There are two counts in this information, but it isn't necessary to specifically call your attention to more than one, because, as I understand the prosecution, they are not claiming that the statute was violated but the one time.

The act of Congress makes it unlawful for a person to ship an article of food from one State to another State, or to deliver such article for shipment from one State to another State, which, at the time of the delivery, or shipment, was, or had been, adulterated. The adulteration to be contrary to the statute must be, first, if any substance has been mixed and packed with it so as to reduce or lower or injuriously affect its quality or strength; second, if any substance has been substituted wholly, or in part, for the article.

Before the Government can claim a conviction at your hands it must be proved by the evidence in the case beyond a reasonable doubt that the defendant is guilty as charged in the information. If, after a fair and impartial investigation, you have a reasonable doubt of his guilt, as charged in the information, then it would be your duty to acquit him. If, after the same investigation of all the evidence in the case, you have an abiding conviction of his guilt, then it would be your duty to convict him.

A reasonable doubt is not such a doubt as is engendered by imagination, or by an undue sensibility of the consequences of your verdict. Nor can you go outside of the evidence. A doubt must arise from a fair and impartial consideration of the evidence, and it is such a doubt as if interposed in the graver transactions of life it would cause a reasonable man to pause before acting upon it. Now, if you have such a doubt of the guilt of the defendant in this case as I have endeavored to define, you will acquit him. If you have an abiding conviction of the truth of this charge, then you will convict.
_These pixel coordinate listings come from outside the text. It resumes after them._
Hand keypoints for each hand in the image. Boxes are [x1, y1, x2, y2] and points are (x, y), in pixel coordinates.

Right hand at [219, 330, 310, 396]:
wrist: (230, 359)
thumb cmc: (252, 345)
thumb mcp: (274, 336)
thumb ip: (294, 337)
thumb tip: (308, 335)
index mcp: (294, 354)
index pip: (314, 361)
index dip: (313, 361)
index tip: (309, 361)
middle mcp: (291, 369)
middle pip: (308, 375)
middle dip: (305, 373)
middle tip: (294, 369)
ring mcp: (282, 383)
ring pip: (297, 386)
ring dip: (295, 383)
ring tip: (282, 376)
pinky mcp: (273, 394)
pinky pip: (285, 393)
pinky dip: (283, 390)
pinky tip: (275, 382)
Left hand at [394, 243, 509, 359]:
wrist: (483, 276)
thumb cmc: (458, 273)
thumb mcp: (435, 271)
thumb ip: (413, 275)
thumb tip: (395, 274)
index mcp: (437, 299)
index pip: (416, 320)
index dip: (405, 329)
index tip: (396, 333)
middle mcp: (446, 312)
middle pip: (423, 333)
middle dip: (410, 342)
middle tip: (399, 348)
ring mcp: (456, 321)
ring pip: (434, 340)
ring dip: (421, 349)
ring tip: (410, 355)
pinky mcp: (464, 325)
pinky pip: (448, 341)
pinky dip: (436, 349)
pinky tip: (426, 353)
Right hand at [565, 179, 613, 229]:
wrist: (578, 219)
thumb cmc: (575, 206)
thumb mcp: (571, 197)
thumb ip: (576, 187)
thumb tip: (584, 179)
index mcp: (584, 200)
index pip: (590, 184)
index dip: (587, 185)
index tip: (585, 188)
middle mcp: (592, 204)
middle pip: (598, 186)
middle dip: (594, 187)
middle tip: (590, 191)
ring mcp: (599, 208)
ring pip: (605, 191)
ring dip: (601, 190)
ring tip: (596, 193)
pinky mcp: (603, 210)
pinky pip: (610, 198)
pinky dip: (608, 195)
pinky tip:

The real issue in this case is whether, under the evidence here, the milk, at the time it was shipped, or delivered for shipment, contained water. That is the charge in the information. It is not necessary for the Government to prove that the defendant actually put the water in himself, nor is it necessary to prove that he knew at that time there was water in the milk, if there was water in it. Under this statute, for the protection of the public-those who consume-a person who undertakes to ship food products must be held to know what it is he puts into commerce, must know at his own peril what it contains. It is sufficient if you believe he delivered the milk for shipment, or shipped it, and that there was water in it, and that the water was mixed therewith so as to reduce or lower or injuriously affect its quality or strength; and as to that question you know as much as any witness. It is not a matter for an expert. It is a matter of everyday knowledge as to whether water in the milk would reduce or lower its strength. Everybody knows that it does. So if you believe from the evidence that there was water in the milk you will convict the defendant. If you find there was no water in it you will acquit him.